Xiluo Zhuoma

Personal information
- Citizenship: China
- Born: 24 October 1987 (age 38)
- Height: 167 cm (5 ft 6 in)
- Weight: 65 kg (143 lb; 10 st 3 lb)

Sport
- Country: China
- Sport: Amateur wrestling
- Event: Freestyle

Medal record
Women's freestyle wrestling
Representing China
World Championships
| Gold medal – first place | 2011 Istanbul | 67 kg |
| Bronze medal – third place | 2012 Strathcona County | 63 kg |
Asian Games
| Silver medal – second place | 2014 Incheon | 63 kg |
Asian Championships
| Gold medal – first place | 2015 Doha | 63 kg |
| Gold medal – first place | 2013 New Delhi | 63 kg |

= Xiluo Zhuoma =

Chinese freestyle wrestler

Shelok Dolma also called Xi Luozhuoma or Xiluo Zhuo Ma (born October 24, 1987) is a Tibetan female wrestler from China.

== Biography ==
Dolma was born in the Tibetan region of Nyingrtri in Kongpo. She first started wrestling for China in 2010 where she participated in the World Wrestling competition in Turkey. In 2011, she won the gold medal for women's freestyle wrestling in the 67 kg class. This marked the first time a Tibetan woman won the international wrestling gold medal. Six months prior to her win in Turkey, she won the silver medal at the National Wrestling Championship.

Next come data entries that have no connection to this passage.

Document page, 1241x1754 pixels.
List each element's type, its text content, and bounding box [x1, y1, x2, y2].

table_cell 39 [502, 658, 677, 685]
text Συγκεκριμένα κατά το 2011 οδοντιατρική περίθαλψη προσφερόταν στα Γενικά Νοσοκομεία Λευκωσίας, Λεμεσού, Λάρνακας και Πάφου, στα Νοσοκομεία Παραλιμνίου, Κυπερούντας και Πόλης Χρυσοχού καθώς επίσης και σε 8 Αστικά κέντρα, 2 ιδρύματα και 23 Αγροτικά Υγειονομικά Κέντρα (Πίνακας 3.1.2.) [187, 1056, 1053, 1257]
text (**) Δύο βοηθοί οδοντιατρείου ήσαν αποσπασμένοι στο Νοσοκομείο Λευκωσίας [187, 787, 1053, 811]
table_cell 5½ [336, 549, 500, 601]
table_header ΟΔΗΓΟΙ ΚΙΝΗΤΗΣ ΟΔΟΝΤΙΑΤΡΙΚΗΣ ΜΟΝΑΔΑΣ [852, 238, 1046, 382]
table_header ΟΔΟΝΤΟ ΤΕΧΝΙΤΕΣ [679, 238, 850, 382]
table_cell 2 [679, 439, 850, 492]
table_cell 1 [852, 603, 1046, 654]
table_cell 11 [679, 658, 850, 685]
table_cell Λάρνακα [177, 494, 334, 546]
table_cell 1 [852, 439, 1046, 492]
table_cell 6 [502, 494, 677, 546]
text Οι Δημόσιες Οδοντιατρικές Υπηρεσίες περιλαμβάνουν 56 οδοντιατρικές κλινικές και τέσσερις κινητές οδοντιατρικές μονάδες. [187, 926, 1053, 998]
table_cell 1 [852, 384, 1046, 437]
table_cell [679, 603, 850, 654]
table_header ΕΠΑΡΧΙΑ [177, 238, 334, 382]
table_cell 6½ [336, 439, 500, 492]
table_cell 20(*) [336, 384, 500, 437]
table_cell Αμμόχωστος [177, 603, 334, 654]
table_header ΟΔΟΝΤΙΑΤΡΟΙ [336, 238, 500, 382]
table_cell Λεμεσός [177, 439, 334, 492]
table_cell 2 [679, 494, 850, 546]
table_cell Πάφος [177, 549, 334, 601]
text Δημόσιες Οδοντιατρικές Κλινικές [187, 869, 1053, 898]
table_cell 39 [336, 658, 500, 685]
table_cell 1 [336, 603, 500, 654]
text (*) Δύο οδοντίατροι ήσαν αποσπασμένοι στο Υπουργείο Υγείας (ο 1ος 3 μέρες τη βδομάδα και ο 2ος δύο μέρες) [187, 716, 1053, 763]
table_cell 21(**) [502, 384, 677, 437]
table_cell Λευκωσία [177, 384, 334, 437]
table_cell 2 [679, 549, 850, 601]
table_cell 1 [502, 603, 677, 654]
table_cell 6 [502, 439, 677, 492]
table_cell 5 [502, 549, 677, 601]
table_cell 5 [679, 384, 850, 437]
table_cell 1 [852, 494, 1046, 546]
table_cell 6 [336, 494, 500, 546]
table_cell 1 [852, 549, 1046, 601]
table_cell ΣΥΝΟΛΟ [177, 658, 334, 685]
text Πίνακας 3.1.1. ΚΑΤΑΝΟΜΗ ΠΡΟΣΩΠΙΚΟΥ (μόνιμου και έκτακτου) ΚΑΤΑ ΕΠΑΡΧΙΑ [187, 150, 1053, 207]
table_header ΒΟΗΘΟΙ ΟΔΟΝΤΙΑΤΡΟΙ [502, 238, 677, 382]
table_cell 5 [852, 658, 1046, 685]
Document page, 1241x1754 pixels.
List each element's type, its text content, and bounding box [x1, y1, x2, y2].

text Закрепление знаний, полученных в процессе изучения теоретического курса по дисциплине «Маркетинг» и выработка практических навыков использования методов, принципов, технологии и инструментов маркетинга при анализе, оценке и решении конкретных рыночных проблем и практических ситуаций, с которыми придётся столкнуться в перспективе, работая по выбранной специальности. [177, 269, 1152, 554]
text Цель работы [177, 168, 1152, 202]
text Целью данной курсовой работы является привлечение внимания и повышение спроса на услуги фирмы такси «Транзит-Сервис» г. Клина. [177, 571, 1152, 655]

Her win in 2011 qualified her for the 2012 London Olympics.

While at Beijing Sport University, she was awarded "Chinese College Student of the Year 2012."

In 2013, she won the gold medal in Shenyang city for the 63 kg wrestling event at the 12th National Games of China.

Dolma won a gold medal again at the Asian Wrestling Championships in 2015 which took place at the Aspire Dome in Doha, Qatar.